Oh, I thought the 4.33% was for splay alone. If it's 30-40% on Windows, GC timing is not going to be an adequate explanation. I guess the first question is if GC is even culpable. Ideally we could get MOZ_GCTIMER logs off talos, but I don't know how feasible that is.

Boris Zbarsky [:bzbarsky]

Comment 14

•

10 years ago

> I guess the first question is if GC is even culpable. 

That was precisely my question in comment 8, yes.  What can I log on try to test this hypothesis?

Boris Zbarsky [:bzbarsky]

Comment 15

•

10 years ago

I talked to sfink.

His approach involves adding shell functions and changing tests to call them; neither one is that viable here, since this regression is browser-only and in tests I can't edit.

I'll see if I can come up with some logging based on his patch, though.

Steve Fink [:sfink] [:s:]

Comment 16

•

10 years ago

I gave bz a patch at http://people.mozilla.org/~sfink/data/upload-stats that hopefully will make talos upload the MOZ_GCTIMER log. But this strikes me as something generally useful -- seems like talos ought to be logging major GCs to stderr by default, for cases like this. Possibly in a way compatible with the fancy new structured logging stuff, since we can already output as JSON.

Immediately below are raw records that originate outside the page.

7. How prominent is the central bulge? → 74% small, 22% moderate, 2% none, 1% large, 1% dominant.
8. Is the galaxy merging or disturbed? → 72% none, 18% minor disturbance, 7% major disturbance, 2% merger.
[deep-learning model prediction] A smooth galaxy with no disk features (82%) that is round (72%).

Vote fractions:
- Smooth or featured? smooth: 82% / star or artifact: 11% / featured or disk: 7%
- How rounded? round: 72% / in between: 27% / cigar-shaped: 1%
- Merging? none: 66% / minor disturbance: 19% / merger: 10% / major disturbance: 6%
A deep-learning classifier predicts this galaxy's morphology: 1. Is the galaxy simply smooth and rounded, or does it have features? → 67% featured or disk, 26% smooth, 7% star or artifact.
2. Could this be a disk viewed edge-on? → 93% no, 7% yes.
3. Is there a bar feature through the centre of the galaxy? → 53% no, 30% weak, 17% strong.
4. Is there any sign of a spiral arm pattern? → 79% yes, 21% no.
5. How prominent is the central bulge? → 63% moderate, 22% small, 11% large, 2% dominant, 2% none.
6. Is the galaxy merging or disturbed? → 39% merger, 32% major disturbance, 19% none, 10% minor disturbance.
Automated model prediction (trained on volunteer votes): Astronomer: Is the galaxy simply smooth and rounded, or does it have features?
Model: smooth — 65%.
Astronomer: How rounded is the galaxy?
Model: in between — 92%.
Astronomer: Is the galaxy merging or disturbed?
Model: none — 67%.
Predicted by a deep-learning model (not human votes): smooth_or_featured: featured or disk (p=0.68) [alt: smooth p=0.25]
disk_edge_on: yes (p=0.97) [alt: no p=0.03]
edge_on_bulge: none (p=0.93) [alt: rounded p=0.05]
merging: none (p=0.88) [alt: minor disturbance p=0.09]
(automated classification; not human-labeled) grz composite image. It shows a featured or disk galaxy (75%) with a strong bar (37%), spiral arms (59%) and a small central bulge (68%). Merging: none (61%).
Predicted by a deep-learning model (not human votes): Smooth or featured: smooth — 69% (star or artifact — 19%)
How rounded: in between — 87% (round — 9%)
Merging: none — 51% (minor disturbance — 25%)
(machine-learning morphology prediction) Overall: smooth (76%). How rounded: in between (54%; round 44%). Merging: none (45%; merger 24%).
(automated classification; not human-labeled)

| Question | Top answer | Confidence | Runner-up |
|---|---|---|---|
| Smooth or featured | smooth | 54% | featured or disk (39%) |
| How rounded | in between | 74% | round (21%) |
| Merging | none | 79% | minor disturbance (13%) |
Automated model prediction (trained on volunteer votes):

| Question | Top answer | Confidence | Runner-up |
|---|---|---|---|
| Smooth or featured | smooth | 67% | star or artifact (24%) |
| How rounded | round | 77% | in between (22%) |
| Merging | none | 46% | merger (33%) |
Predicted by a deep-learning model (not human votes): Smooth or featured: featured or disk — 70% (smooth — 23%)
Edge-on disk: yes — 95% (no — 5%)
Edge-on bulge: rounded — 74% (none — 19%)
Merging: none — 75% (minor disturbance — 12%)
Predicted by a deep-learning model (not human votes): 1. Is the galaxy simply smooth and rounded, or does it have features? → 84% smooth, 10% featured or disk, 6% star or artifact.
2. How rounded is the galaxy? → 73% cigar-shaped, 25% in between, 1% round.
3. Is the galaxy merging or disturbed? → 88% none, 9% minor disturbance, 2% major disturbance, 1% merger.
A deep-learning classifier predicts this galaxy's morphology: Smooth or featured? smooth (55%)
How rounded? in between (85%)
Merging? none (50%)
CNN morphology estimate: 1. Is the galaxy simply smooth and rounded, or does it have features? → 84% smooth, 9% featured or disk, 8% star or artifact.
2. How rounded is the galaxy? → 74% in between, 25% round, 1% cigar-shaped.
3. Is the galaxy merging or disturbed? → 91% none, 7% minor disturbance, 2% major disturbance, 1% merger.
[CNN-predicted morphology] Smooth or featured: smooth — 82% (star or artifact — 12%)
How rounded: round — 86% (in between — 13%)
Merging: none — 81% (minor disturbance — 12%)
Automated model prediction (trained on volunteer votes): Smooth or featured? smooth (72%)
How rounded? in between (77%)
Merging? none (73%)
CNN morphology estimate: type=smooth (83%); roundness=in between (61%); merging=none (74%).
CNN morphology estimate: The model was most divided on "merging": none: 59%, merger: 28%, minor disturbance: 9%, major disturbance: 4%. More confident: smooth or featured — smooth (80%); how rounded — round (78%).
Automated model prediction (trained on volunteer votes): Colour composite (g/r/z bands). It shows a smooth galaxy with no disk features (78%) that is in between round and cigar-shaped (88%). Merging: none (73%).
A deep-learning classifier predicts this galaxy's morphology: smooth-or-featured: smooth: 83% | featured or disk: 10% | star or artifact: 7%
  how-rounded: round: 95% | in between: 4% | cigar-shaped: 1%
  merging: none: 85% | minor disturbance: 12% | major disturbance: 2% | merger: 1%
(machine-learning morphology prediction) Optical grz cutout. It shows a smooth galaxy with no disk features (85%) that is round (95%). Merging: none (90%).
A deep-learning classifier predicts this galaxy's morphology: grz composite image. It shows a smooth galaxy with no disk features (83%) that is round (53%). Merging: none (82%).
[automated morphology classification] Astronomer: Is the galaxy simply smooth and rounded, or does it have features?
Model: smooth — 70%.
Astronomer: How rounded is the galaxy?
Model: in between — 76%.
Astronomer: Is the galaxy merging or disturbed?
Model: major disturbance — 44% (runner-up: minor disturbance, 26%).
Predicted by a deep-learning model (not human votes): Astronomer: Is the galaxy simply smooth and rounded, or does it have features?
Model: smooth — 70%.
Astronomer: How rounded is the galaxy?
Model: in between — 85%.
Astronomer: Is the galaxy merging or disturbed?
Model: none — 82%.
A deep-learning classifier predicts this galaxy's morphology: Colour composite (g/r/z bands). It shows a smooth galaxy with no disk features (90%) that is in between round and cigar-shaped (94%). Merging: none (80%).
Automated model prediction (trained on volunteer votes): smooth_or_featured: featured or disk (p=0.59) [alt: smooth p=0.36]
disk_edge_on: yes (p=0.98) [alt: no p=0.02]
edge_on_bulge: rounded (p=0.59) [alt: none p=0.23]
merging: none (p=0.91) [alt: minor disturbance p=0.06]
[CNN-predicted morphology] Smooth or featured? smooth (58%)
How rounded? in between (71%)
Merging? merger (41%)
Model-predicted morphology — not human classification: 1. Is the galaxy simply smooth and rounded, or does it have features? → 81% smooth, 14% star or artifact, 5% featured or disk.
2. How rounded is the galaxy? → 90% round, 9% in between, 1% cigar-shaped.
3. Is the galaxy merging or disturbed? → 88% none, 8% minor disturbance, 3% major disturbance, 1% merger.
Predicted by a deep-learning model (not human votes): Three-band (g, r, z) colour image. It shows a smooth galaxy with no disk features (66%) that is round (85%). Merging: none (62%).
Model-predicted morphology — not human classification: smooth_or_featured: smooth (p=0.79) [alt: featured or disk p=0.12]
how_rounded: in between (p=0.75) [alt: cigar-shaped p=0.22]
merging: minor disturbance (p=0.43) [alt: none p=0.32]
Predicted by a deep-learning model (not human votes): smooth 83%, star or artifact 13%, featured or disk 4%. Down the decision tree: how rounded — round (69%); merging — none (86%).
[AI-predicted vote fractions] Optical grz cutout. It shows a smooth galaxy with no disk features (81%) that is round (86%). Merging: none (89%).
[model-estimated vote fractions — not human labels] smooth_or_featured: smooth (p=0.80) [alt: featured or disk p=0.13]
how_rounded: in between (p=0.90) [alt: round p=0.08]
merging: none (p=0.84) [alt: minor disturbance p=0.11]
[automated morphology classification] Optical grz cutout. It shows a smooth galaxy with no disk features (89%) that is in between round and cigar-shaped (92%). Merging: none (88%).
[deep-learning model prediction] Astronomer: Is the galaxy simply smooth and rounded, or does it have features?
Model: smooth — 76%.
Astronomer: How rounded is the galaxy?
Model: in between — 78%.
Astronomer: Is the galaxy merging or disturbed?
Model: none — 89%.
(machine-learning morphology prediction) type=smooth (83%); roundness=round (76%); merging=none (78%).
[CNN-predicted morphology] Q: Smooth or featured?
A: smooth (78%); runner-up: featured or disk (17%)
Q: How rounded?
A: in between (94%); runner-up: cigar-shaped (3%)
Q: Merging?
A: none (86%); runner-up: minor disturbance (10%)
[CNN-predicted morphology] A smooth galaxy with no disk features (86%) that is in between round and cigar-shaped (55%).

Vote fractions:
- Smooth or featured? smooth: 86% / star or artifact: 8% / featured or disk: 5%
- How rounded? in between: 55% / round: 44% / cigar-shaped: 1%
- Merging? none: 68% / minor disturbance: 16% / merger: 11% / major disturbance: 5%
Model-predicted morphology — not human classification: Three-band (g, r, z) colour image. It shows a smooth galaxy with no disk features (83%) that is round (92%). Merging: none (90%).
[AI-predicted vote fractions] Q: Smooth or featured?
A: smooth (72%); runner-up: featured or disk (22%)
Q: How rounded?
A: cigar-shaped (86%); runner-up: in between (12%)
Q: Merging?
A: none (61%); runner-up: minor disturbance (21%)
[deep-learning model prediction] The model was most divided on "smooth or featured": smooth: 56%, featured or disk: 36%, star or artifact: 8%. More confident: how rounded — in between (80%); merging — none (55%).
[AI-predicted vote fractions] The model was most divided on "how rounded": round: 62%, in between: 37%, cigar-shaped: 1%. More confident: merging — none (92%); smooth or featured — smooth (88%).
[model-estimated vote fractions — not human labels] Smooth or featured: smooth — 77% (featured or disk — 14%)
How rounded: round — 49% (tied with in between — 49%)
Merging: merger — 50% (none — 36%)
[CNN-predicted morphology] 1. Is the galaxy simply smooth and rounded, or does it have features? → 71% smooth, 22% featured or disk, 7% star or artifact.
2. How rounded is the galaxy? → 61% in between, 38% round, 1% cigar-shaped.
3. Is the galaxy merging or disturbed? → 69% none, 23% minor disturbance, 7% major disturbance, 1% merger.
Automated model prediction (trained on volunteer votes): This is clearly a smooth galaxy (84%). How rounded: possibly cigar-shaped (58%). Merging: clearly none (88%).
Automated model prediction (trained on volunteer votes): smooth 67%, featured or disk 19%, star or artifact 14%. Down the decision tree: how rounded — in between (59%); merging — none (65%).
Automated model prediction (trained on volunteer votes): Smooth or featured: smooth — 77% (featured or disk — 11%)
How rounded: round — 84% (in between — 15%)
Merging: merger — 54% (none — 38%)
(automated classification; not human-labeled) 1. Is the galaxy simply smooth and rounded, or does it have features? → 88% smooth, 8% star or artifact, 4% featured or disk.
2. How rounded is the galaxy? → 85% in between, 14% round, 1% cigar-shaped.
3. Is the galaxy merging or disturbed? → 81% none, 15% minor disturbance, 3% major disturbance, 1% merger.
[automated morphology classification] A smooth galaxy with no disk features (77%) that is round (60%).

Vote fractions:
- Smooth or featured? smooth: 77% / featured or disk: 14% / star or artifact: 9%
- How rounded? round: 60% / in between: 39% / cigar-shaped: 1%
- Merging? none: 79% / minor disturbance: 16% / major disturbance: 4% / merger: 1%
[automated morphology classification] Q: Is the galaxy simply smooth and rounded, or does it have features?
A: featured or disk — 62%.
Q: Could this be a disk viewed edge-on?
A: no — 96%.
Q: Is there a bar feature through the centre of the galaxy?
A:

The one thing that's going to be difficult is figuring where splay is in the output. I guess if talos already logs the individual test starts/ends, perhaps this would be possible with interleaved logs. So bz, an alternative to the above patch is instead hardcoding char *env = "stderr". That will spew very basic summary timings to stderr, to get mixed in with the regular output.

Boris Zbarsky [:bzbarsky]

Comment 17

•

10 years ago

Unfortunately, with the logging patch the Talos run fails.  :(  See https://tbpl.mozilla.org/?tree=Try&rev=b41ea8fcaceb

Joel Maher ( :jmaher ) (UTC -8)

Reporter

Comment 18

•

10 years ago

looking at that talos run, the browser terminates after the second time it loads http://localhost/page_load_test/dromaeo/cssquery-dojo.html.  For reference this is the first page it loads in the test, so maybe this patch is causing the browser to terminate?

Boris Zbarsky [:bzbarsky]

Comment 19

•

10 years ago

What's interesting to me is that in a run without that patch, I only see cssquery-dojo.html loaded once, unless I'm missing something...

Joel Maher ( :jmaher ) (UTC -8)

Reporter

Comment 20

•

10 years ago

ah, good point- that is true, what we see here is the stdout from the browser, then when it fails we dump all we have again (probably a bug in talos although on some platform like android this is a benefit).  Is there a chance that we could have the browser crash or hang somehow?

Boris Zbarsky [:bzbarsky]

Comment 21

•

10 years ago

So here's a question.  Is this reproducible on win7/8 outside our test infra?

Joel Maher ( :jmaher ) (UTC -8)

Reporter

Comment 22

•

10 years ago

I am not sure, that is a great question.  I don't have access to a hardware win7 machine, but I could do this on a VM.

Avi, do you have a win7/8 machine?

Flags: needinfo?(avihpit)

Avi Halachmi (:avih)

Comment 23

•

10 years ago

I do, though my own builds crash randomly for some reason (regardless of this bug). Nightly builds don't crash though.

So if there some procedure you want me to run/test on windows 8.1 with try builds, let me know what it is.

Flags: needinfo?(avihpit)

Joel Maher ( :jmaher ) (UTC -8)

Reporter

Updated

•

9 years ago

Status: NEW → RESOLVED

Closed: 9 years ago

Flags: needinfo?(sphink)

Resolution: --- → WONTFIX